Efforts by NY Governor Paterson to get the mosque-builders to consider another site, which he would help them find, failed. Let me guess why. Do you suppose it's easier to collect funds in Iran and Saudi Arabia for a mosque at ground zero or one ten blocks away? 

(c ) Nostalgia for George Bush

Maureen Dowd begged George Bush to weigh in on the matter and save Obama's bacon...er...hide. So did Eugene Robinson, and Peter Beinart wrote that he was feeling nostalgic for the former president.

So were the residents of Martha's Vineyard (Obama vacation spot) where Bush ("Miss Me Yet?") T-shirts were outselling pro-Obama ones.

But they weren't the only ones nostalgic for George Bush.  Mark Hemingway of the Washington Examiner:

Over at Hotline, Reid Wilson has pretty informative read on the campaign strategies of congressional Democrats, who are quickly trying to create daylight between themselves and the President. It's worth reading for some smart strategic campaign analysis, but it also contains this eye-popping detail: The advice from Democratic consultants and strategists is almost unanimous: Run away from the President, and fast. A prominent Democratic pollster is circulating a survey that shows George W. Bush is 6 points more popular than President Obama in "Frontline" districts -- seats held by Democrats that the Democratic Congressional Campaign Committee sees as most vulnerable.

And while it wasn't likely nostalgia for Bush, Obama managed to wee-wee up all of Los Angeles with security blockades as he attended a fundraiser for Barabara Boxer in Hancock Park, a fundraiser where two of the sponsors, Barbara Streisand and Jeffrey Katzensberg, were no-shows.

When you've lost Barbra and Jeff...

By week's end, the president, his approval ratings scraping bottom, made it to Martha's Vineyard in time to learn that Tisbury Great Pond, which fronts on the expensive rental vacation estate they are staying at, is contaminated with coliform fecal  bacteria.

It was a week where everything around Obama turned to merde.

Aside from the mosque dispute, the big news item this week was the 23-1 shellacking prosecutor Patrick Fitzgerald took at the hands of former Illinois Governor Blagojevich. The Wall Street Journal editors, echoing criticisms I've made of Fitzgerald for four years here at American Thinker, said he should resign or be removed for his shoddy tactics. Fitzgerald announced immediately that he planned to retry the case, something the Washington Post said would go beyond prosecution to "persecution."

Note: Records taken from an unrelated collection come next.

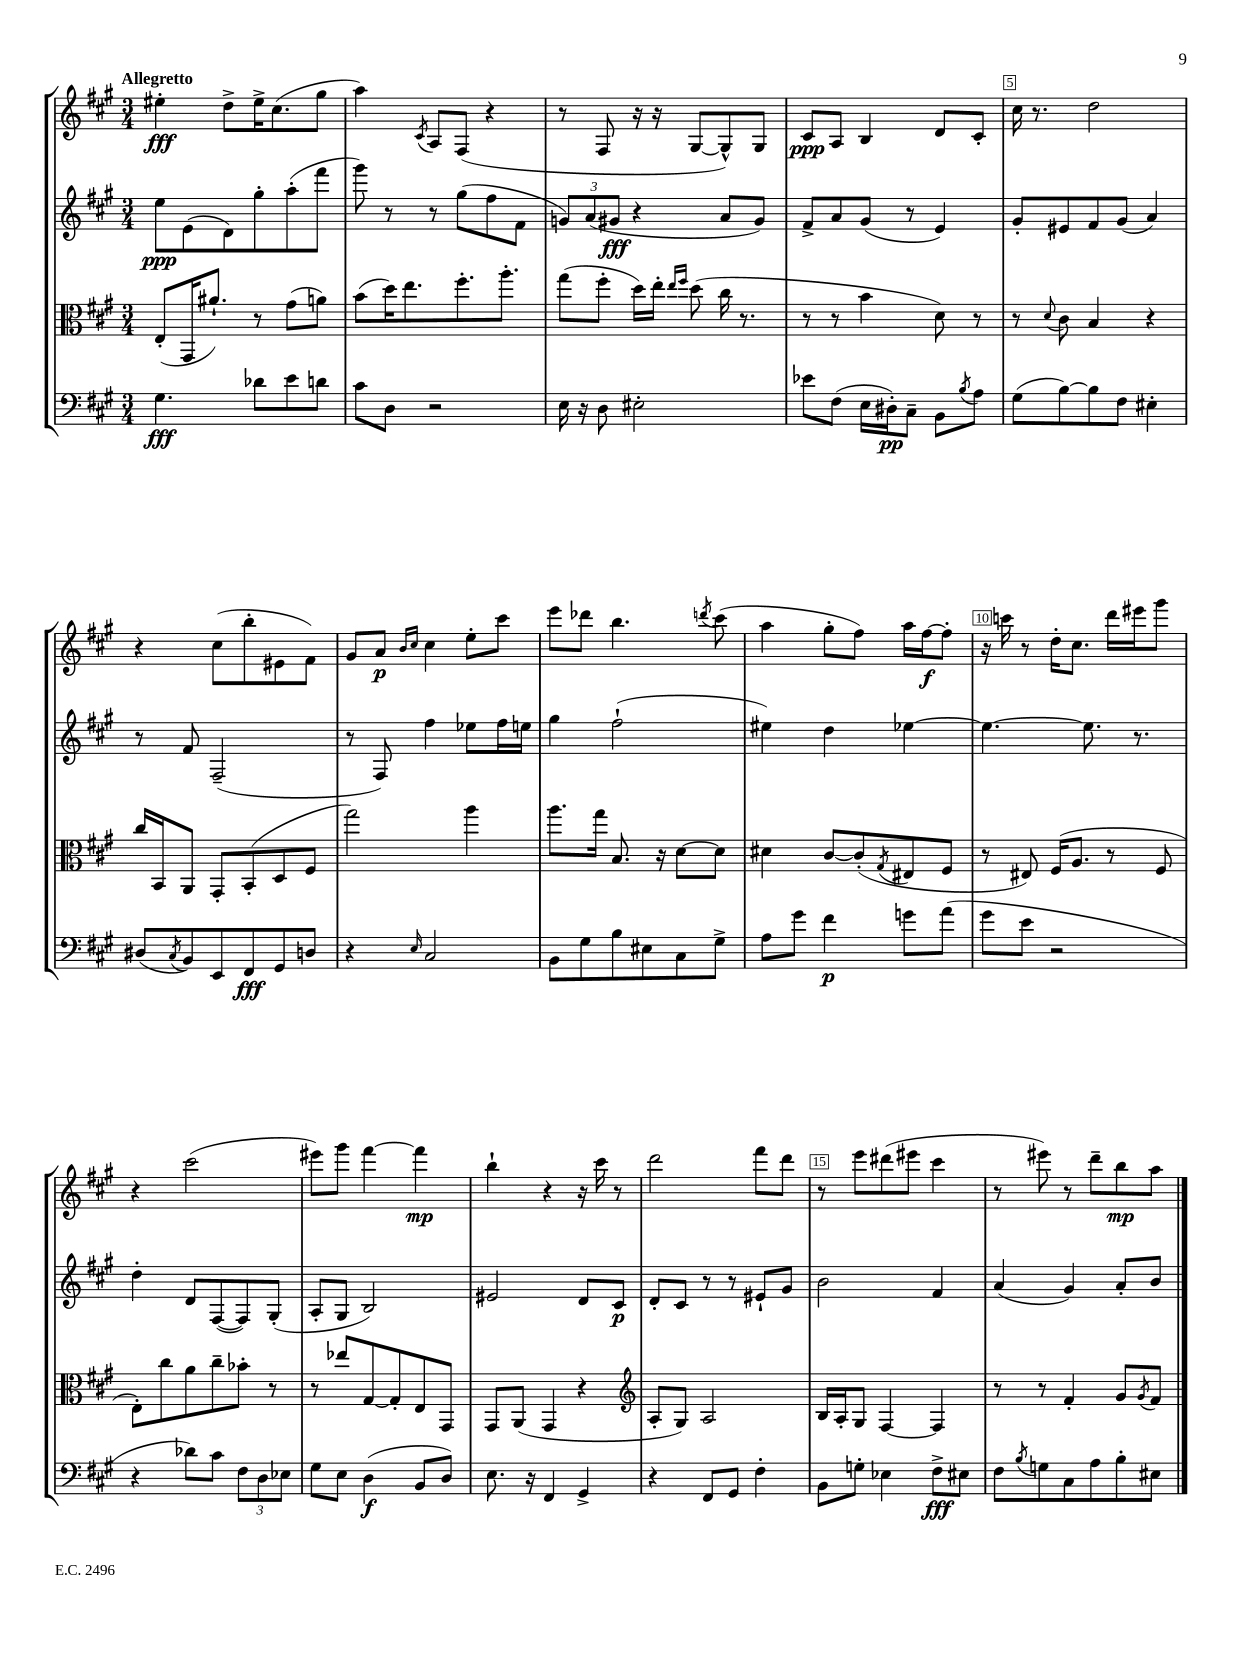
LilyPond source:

<<
\new StaffGroup <<
\new Staff = "s0" {
    \clef treble \key a \major \numericTimeSignature \time 3/4 \tempo "Allegretto"
    eis''4-.\fff d''8-> eis''16-> cis''8.( gis''8 |
    a''4) \acciaccatura { cis'8 } a8 fis8( r4 |
    r8 fis8 r16 r16 gis8~ gis8-^) gis8 |
    cis'8\ppp a8 b4 d'8 cis'8-. |
    cis''16 r8. d''2 |
    r4 cis''8( b''8-. eis'8 fis'8) |
    gis'8 a'8\p \grace { b'16 cis''16 } cis''4 e''8-. cis'''8 |
    e'''8 des'''8 b''4. \acciaccatura { d'''8 } cis'''8( |
    a''4 gis''8-. fis''8) a''16 fis''16~\f fis''8-. |
    r16 c'''16 r8 d''16-. cis''8. d'''16 eis'''16 gis'''8 |
    r4 cis'''2( |
    eis'''8) gis'''8 fis'''4~ fis'''4\mp |
    b''4-! r4 r16 cis'''16 r8 |
    d'''2 fis'''8 d'''8 |
    r8 e'''8 dis'''8( eis'''8 cis'''4 |
    r8 eis'''8) r8 d'''8-- b''8\mp a''8 \bar "|." |
}
\new Staff = "s1" {
    \clef treble \key a \major \numericTimeSignature \time 3/4
    e''8\ppp e'8( d'8) gis''8-. a''8-.( fis'''8 |
    gis'''8) r8 r8 gis''8( fis''8 fis'8 |
    \tuplet 3/2 { g'8) a'8( gis'8\fff } r4 a'8 gis'8) |
    fis'8-> a'8 gis'8( r8 e'4) |
    gis'8-. eis'8 fis'8 gis'8( a'4) |
    r8 fis'8 fis2--( |
    r8 fis8) fis''4 ees''8 fis''16 e''16 |
    gis''4 fis''2-!( |
    eis''4) d''4 ees''4~ |
    ees''4.~ ees''8. r8. |
    d''4-. d'8 fis8~( fis8) gis8-.( |
    a8-. gis8 b2) |
    eis'2 d'8 cis'8\p |
    d'8-. cis'8 r8 r8 eis'8-! gis'8 |
    b'2 fis'4 |
    a'4( gis'4) a'8-. b'8 \bar "|." |
}
\new Staff = "s2" {
    \clef alto \key a \major \numericTimeSignature \time 3/4
    e8-.( gis,16 ais'8.-!) r8 gis'8( a'8) |
    b'8( d''16) e''8. fis''8.-. a''8.-. |
    gis''8( fis''8-. d''16) e''16-. \grace { e''16 fis''16 } d''8( cis''16 r8. |
    r8 r8 b'4 d'8) r8 |
    r8 \appoggiatura { d'8 } cis'8 b4 r4 |
    cis''16 b,16 a,8 gis,8-. b,8-.( d8 fis8 |
    gis''2) a''4 |
    a''8. gis''16 b8. r16 d'8~ d'8 |
    dis'4 cis'8~ cis'8-.( \acciaccatura { gis8 } eis8 fis8 |
    r8 eis8) fis16( a8. r8 fis8 |
    e8-.) cis''8 a'8 cis''8-- bes'8-. r8 |
    r8 ees''8 gis8~ gis8-. e8 gis,8 |
    gis,8 a,8( gis,4 r4 |
    \clef treble a8-. gis8) a2 |
    b16 a16-. gis8 fis4~ fis4 |
    r8 r8 fis'4-. gis'8 \acciaccatura { gis'8 } fis'8 \bar "|." |
}
\new Staff = "s3" {
    \clef bass \key a \major \numericTimeSignature \time 3/4
    gis4.\fff des'8 e'8 d'8 |
    cis'8 d8 r2 |
    e16 r16 d8 eis2-. |
    ees'8 fis8( e16 dis16-.\pp) cis8-- b,8 \acciaccatura { b8 } a8 |
    gis8( b8~) b8 fis8 eis4-. |
    dis8( \acciaccatura { cis8 } b,8) e,8 fis,8\fff gis,8 d8 |
    r4 \grace { e16 } cis2 |
    b,8 gis8 b8 eis8 cis8 gis8-> |
    a8 gis'8 fis'4\p g'8 a'8( |
    gis'8 e'8 r2 |
    r4 des'8) cis'8 \tuplet 3/2 { fis8 d8 ees8 } |
    gis8 e8 d4\f( b,8 d8) |
    e8. r16 fis,4 gis,4-> |
    r4 fis,8 gis,8 fis4-. |
    b,8 g8-. ees4 fis8->\fff eis8 |
    fis8 \acciaccatura { b8 } g8 cis8 a8 b8-. eis8 \bar "|." |
}
>>
>>
\layout { \context { \Score \override BarNumber.break-visibility = ##(#f #t #t) barNumberVisibility = #(every-nth-bar-number-visible 5) \override BarNumber.stencil = #(make-stencil-boxer 0.1 0.3 ly:text-interface::print) } }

I remind readers that Ben Bradley and Bob Woodward knew all along that Richard Armitage was the leaker, and yet the paper promoted the witchhunt by Fitzgerald into the fake Plame leak. You'll pardon my suspicion. I think the editors know what I believe: that any new trial will harm the Democrats, and the president even more, and most certainly will require that the prosecution pony up some real witnesses, even though they are vulnerable to embarrassment and even prosecution themselves -- as are Rahm Emanuel, Valerie Jarrett, and Jesse Jackson, Jr. -- and even though they may be unable to cover up Obama's role in the attempted sale of his Senate seat.

In any case, I always love it when someone uses his opponent's own underhanded tactics against him, and that is exactly what Blagojevich did. He knew that Fitzgerald makes  charges outside the complaint to poison potential jurors against the defendant, knowing that prejudicing the jury is an important part of winning, and no one ever stops him. Blagojevich undercut the hyperbolic Fitzgerald jury-poisoning (this time he had Lincoln rolling over in his grave) by going on every goofy TV show he could get on -- along with his wife -- creating the impression in the minds of those who watch this stuff (standard juror fare) that he wasn't an evil politico, just an amiable dunce.

As Fitzgerald apparently girds for another battle, Blagojevich does, too. Reports indicate he's looking for more TV shows on which to make appearances, starting with the very un-goofy Fox News Sunday today.